Looking at the data, count the lines where the word "wird" occurs and answer with only the number.

▸ INPUT:
***

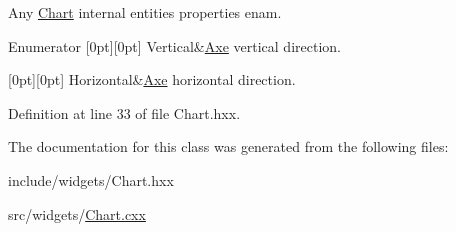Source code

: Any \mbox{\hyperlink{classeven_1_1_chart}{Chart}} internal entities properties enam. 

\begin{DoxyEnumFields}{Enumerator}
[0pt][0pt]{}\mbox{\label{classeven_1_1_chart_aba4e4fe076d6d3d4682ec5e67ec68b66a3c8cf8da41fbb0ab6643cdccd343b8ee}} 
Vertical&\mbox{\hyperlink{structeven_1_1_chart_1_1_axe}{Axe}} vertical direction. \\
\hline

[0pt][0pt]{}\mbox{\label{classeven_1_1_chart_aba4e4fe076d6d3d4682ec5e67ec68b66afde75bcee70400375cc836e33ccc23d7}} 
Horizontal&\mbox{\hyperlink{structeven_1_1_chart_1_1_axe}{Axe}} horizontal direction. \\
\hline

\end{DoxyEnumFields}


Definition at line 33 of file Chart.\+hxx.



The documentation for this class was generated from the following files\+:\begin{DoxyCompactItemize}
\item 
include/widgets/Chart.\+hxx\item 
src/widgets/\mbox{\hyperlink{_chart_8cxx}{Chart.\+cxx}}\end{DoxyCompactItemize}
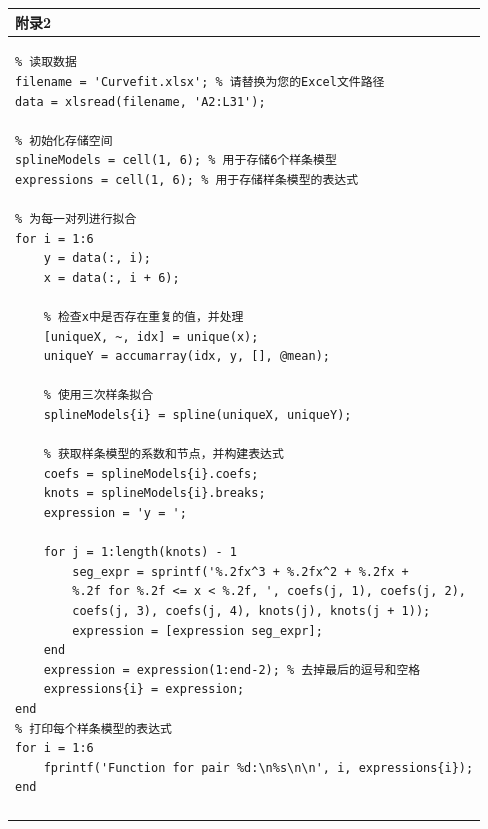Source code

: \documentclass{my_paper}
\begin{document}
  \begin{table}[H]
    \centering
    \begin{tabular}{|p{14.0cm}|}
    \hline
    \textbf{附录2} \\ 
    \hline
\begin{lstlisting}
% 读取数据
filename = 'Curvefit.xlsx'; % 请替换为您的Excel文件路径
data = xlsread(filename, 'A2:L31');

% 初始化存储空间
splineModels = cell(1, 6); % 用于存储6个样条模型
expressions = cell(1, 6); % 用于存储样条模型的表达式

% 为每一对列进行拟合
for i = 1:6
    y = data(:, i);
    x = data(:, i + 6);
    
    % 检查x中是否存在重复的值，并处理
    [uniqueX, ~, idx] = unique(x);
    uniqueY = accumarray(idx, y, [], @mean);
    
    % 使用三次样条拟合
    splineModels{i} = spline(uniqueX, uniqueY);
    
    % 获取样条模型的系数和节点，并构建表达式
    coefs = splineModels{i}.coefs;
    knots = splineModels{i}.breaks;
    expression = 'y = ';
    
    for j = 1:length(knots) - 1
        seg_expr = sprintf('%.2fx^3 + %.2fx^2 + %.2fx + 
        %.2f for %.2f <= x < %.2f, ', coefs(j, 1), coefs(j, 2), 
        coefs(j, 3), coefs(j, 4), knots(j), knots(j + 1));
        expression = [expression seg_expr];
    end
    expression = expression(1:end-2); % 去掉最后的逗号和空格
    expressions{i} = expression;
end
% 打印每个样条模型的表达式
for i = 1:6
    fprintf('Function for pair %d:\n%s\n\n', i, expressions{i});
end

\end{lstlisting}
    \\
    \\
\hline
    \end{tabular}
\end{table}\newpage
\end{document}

***

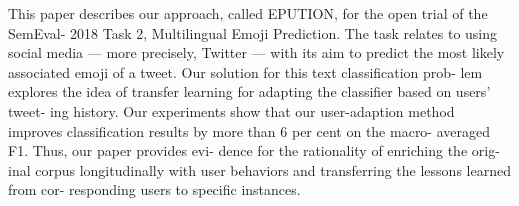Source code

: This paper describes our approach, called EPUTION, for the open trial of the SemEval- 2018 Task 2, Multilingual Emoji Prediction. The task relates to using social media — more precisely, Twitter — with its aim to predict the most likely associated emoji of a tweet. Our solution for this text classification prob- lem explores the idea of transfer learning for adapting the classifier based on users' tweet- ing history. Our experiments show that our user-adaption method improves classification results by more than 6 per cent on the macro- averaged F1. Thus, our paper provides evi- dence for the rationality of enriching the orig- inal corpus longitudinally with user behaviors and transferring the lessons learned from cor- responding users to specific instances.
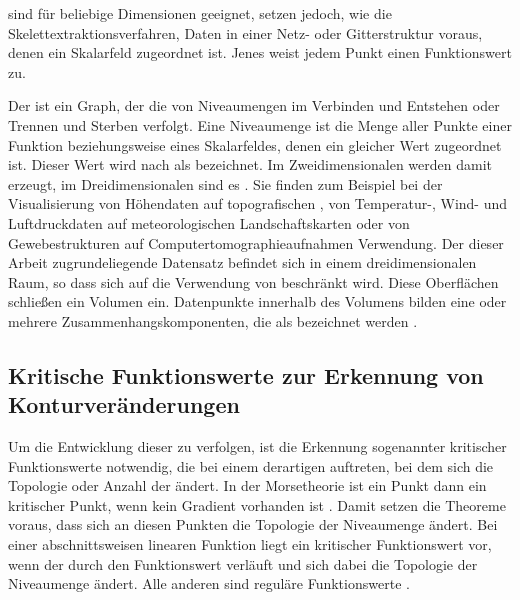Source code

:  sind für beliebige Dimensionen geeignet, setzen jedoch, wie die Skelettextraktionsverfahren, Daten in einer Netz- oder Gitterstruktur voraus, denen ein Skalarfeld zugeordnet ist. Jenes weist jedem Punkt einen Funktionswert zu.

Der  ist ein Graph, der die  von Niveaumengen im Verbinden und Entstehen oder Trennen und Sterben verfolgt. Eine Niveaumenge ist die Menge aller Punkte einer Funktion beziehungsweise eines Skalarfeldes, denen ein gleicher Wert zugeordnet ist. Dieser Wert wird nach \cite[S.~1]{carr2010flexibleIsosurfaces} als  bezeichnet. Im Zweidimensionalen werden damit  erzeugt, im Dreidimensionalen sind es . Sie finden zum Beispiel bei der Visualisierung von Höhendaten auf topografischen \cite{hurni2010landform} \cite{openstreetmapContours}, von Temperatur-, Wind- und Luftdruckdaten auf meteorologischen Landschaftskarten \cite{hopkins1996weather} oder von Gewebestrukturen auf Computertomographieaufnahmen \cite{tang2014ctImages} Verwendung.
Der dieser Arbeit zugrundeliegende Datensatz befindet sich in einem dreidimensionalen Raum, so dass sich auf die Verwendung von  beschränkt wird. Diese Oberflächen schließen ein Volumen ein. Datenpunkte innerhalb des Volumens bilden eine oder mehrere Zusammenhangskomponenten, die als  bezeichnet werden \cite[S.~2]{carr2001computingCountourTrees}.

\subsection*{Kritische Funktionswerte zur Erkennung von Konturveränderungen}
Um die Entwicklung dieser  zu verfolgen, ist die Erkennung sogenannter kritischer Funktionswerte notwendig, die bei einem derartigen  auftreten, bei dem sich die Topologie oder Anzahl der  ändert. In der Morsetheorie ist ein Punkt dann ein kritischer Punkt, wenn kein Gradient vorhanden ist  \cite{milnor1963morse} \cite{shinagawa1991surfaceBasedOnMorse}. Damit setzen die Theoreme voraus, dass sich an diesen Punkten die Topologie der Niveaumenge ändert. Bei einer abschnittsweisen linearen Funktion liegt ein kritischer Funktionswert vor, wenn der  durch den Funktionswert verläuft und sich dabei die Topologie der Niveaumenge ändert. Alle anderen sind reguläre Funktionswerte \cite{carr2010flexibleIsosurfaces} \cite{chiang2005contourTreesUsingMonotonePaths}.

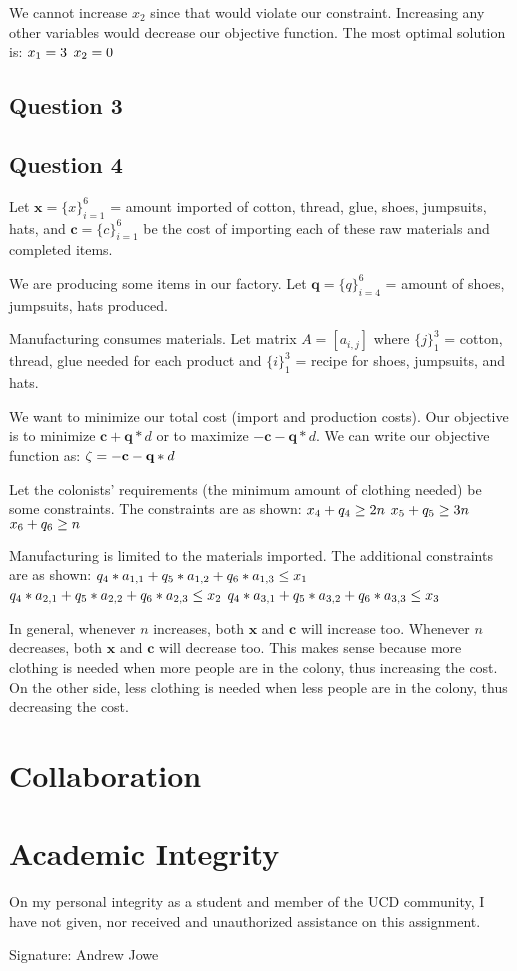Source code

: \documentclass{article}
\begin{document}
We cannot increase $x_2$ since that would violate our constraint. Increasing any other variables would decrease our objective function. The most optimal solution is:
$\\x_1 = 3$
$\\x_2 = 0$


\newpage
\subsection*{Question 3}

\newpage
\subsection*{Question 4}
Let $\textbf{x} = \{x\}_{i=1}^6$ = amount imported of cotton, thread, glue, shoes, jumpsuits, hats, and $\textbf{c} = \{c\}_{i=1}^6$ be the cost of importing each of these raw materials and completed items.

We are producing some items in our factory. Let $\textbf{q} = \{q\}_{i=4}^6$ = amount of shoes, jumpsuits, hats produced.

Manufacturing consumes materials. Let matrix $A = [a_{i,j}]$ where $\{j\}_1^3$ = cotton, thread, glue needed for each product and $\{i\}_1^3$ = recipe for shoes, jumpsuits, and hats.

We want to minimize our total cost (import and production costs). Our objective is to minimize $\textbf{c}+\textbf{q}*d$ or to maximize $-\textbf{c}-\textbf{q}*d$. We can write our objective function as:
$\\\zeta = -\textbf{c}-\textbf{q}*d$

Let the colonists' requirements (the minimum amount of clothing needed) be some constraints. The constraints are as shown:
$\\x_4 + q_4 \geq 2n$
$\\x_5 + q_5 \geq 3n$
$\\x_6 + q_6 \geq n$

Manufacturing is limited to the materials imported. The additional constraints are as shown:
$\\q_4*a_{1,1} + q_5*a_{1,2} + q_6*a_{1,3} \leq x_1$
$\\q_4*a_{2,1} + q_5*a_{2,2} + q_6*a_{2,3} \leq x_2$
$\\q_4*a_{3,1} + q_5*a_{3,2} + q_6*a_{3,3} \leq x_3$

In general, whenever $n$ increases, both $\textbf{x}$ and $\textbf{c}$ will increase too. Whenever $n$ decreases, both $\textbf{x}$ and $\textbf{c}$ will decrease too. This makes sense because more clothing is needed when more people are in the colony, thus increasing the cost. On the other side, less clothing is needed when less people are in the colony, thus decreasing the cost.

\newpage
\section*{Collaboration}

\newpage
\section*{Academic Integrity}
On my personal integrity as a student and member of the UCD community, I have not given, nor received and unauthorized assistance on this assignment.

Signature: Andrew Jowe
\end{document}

***

▸ SOLUTION FOR THIS PROBLEM: 2